1 января. Прошел дождь с утра до полдня. Обедал у Козьмы. С Е. и Ф. Коршами спор о слове «умоначертание». Доказывали, что они здесь ничего не понимают (и кто ж это сам сочиняет слова вроде «прогляд»), что лучше говорить склад ума. Но склад есть как способность известная, а начертание есть состояние ума, а склад — его конструкция. Вывод мой об этом следующий: образование, просвещение человека зависит вполне от того, сколько, как много он мысль обдумывал, свое знание или познание, а не оттого, сколько, как много, он знает. Корши, особенно старый, знают много, но сверху, а молодой еще хуже. Знают языки, а многого из знаемо-го вовсе не понимают.

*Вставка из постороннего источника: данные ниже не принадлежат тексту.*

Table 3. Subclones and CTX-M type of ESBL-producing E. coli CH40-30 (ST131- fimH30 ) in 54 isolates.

2 января. Был Карл Герц, просил сообщить ему о найденных мною в кургане наносниках особой формы в виде медузы со змеями. Доволен собою. Звал по воскресеньям вечером.

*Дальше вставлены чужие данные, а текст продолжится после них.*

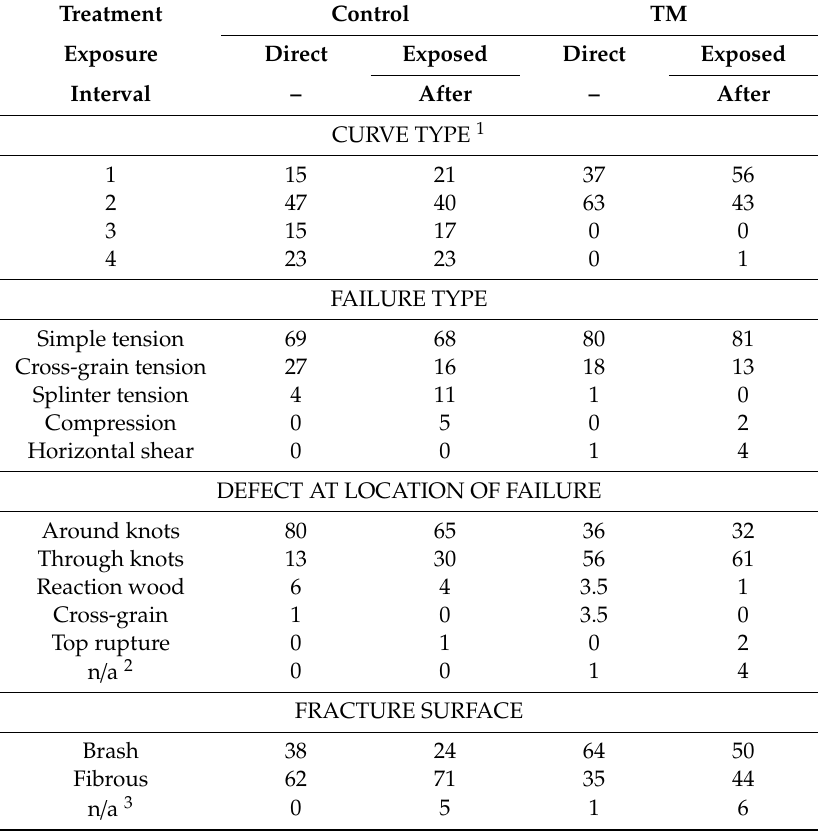
Figure 10. Work-to-maximum load (WML) of control (left y -axis / circles) and TM boards (right Figure 10. Work ‐ to ‐ maximum load (WML) of control (left y ‐ axis/circles) and TM boards (right y ‐ y -axis / squares) tested directly and after weathering. axis/squares) tested directly and after weathering. Table 5. Type of load–deflection ( F – w ) curve, and characterisation of failure type, defect and fracture surface at maximum load of control and TM boards tested directly and after exposure (% frequency of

Обедал у Балугьянского, хваст удивительный, далее насчет обеда. 8 января. У Станкевича спектакль.
15 января, в понедельник. Приезжала всеобщая тетушка, как называет ее Федя Корш, Елена Константиновна. Они выговор делали в сущности, что я оставил их, что я весь болею, дотронуться нельзя, сейчас говенное самолюбие завоняет и т. д. Я видел, что Кетчера ум в ней сидит крепко. Защищая Кетчера, говоря, что он таков, но что это сама готовность, когда нужна помощь. Да. Но я оскорблен.

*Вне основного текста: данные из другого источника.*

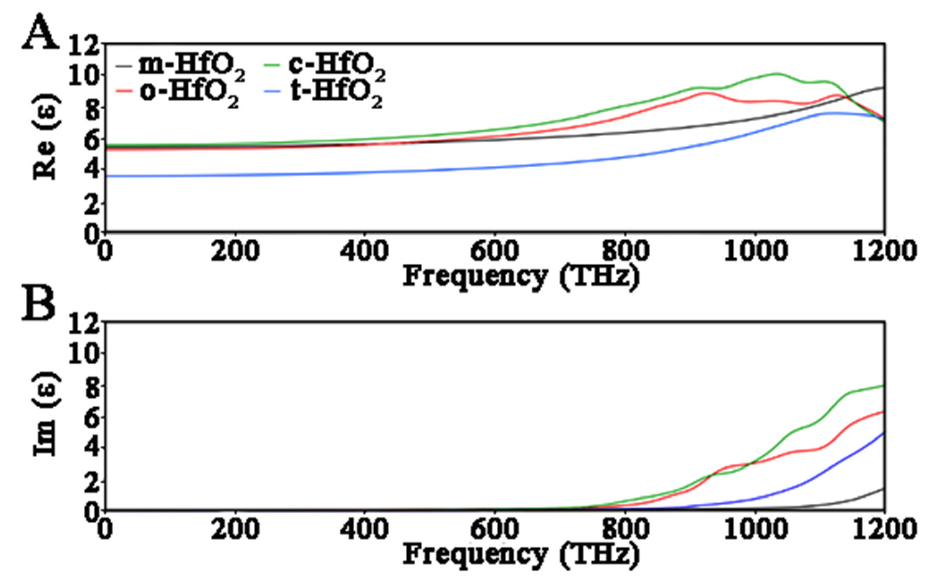
Figure 6. Real part ε 1 ( A ) and imaginary part ε 2 ( B ) of dielectric function for HfO 2 in function of frequency. These data have been obtained using the GGA-PBE + U approach.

«Многоуважаемый Елпидофор Васильевич! Слышавший, что и вы желали занять место библиотекаря Чертковской библиотеки, спешу для вашего, быть может, надобного сведения, сообщить вам (между нами), что, обдумавши все свои обстоятельства, я не имею возможности принять эту должность даже по истечении года, как было соглашался прежде, о чем сообщил сегодня попечителю Чертковской библиотеки от Думы А. В. Станкевичу, присовокупив, что никто более вас на оную не имеет права. Готовый всегда быть вам полезным И. Забелин. 23 января 1873 г.»[471]
23 января. Был А. В. Станкевич за делом, о коем начал: в библиотекари вы поступите через год, а принимать надо теперь, помощник Кравченко слаб, не может, да и что выйдет. Мы будем принимать, а кому же сдадим. Между тем, Бартеньев пишет Дашкову, что он теперь согласен и даже уже дирижирует на счет помощника, говоря, что так как он за библиотеку отвечает, то помощник должен быть его, им избранный, а ни кем другим. Самарин и Черкасский рекомендуют взять Бодянского, Станкевич думал о Рачинском. Я предложил Барсова Елпидофора, говоря, что сколько знаю, он энтузиаст и потому с Бартеньевым сладит. Сам же я отказался окончательно. Оказалось, что Дашков мне врал, говоря, что он сейчас утвердит общего для музея библиотекаря Русского отдела и отделит все русское к нему, а Станкевич говорил, что библиотека должна существовать особо, с особым своим библиотекарем и штатом. Станкевич, однако, спросил о Барсове, знает ли он языки. «Да, впрочем и зачем тут языки», прибавил он. Но дал понять, что я то не годился бы.